Improved molecular replacement by density- and energy-guided protein structure optimization

Abstract
With more than 60,000 structures now available in the Protein Data Bank, it is frequently possible to create homology-based models to help solve the X-ray crystal structure of a protein with an unknown three-dimensional structure. But current techniques usually fail when the protein of interest has less than 30% sequence identity to known structures. A new method able to overcome this limitation has been developed and used successfully in 8 of 13 X-ray diffraction datasets that could not be solved by conventional means. The new method should allow rapid structure determination without experimental phase information for more than half the cases in which current methods fail, as long as resolution is 3.2 Å or better, with four or fewer copies in the asymmetric unit and the availability of structures of homologous proteins with more than 20% sequence identity.
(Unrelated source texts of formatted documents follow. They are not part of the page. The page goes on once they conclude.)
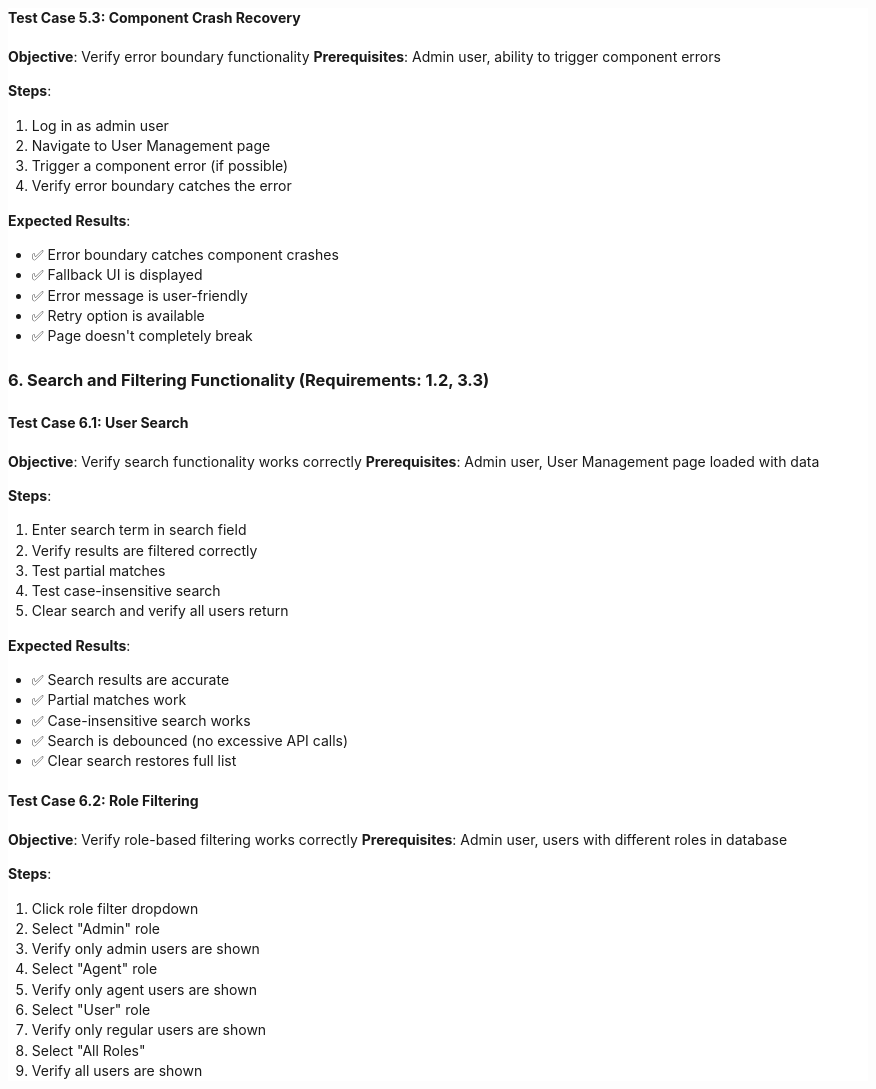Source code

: #### Test Case 5.3: Component Crash Recovery
**Objective**: Verify error boundary functionality
**Prerequisites**: Admin user, ability to trigger component errors

**Steps**:
1. Log in as admin user
2. Navigate to User Management page
3. Trigger a component error (if possible)
4. Verify error boundary catches the error

**Expected Results**:
- ✅ Error boundary catches component crashes
- ✅ Fallback UI is displayed
- ✅ Error message is user-friendly
- ✅ Retry option is available
- ✅ Page doesn't completely break

### 6. Search and Filtering Functionality (Requirements: 1.2, 3.3)

#### Test Case 6.1: User Search
**Objective**: Verify search functionality works correctly
**Prerequisites**: Admin user, User Management page loaded with data

**Steps**:
1. Enter search term in search field
2. Verify results are filtered correctly
3. Test partial matches
4. Test case-insensitive search
5. Clear search and verify all users return

**Expected Results**:
- ✅ Search results are accurate
- ✅ Partial matches work
- ✅ Case-insensitive search works
- ✅ Search is debounced (no excessive API calls)
- ✅ Clear search restores full list

#### Test Case 6.2: Role Filtering
**Objective**: Verify role-based filtering works correctly
**Prerequisites**: Admin user, users with different roles in database

**Steps**:
1. Click role filter dropdown
2. Select "Admin" role
3. Verify only admin users are shown
4. Select "Agent" role
5. Verify only agent users are shown
6. Select "User" role
7. Verify only regular users are shown
8. Select "All Roles"
9. Verify all users are shown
Molecular replacement1,2,3,4 procedures, which search for placements of a starting model within the crystallographic unit cell that best account for the measured diffraction amplitudes, followed by automatic chain tracing methods5,6,7,8, have allowed the rapid solution of large numbers of protein crystal structures. Despite extensive work9,10,11,12,13,14, molecular replacement or the subsequent rebuilding usually fail with more divergent starting models based on remote homologues with less than 30% sequence identity. Here we show that this limitation can be substantially reduced by combining algorithms for protein structure modelling with those developed for crystallographic structure determination. An approach integrating Rosetta structure modelling with Autobuild chain tracing yielded high-resolution structures for 8 of 13 X-ray diffraction data sets that could not be solved in the laboratories of expert crystallographers and that remained unsolved after application of an extensive array of alternative approaches. We estimate that the new method should allow rapid structure determination without experimental phase information for over half the cases where current methods fail, given diffraction data sets of better than 3.2 Å resolution, four or fewer copies in the asymmetric unit, and the availability of structures of homologous proteins with >20% sequence identity.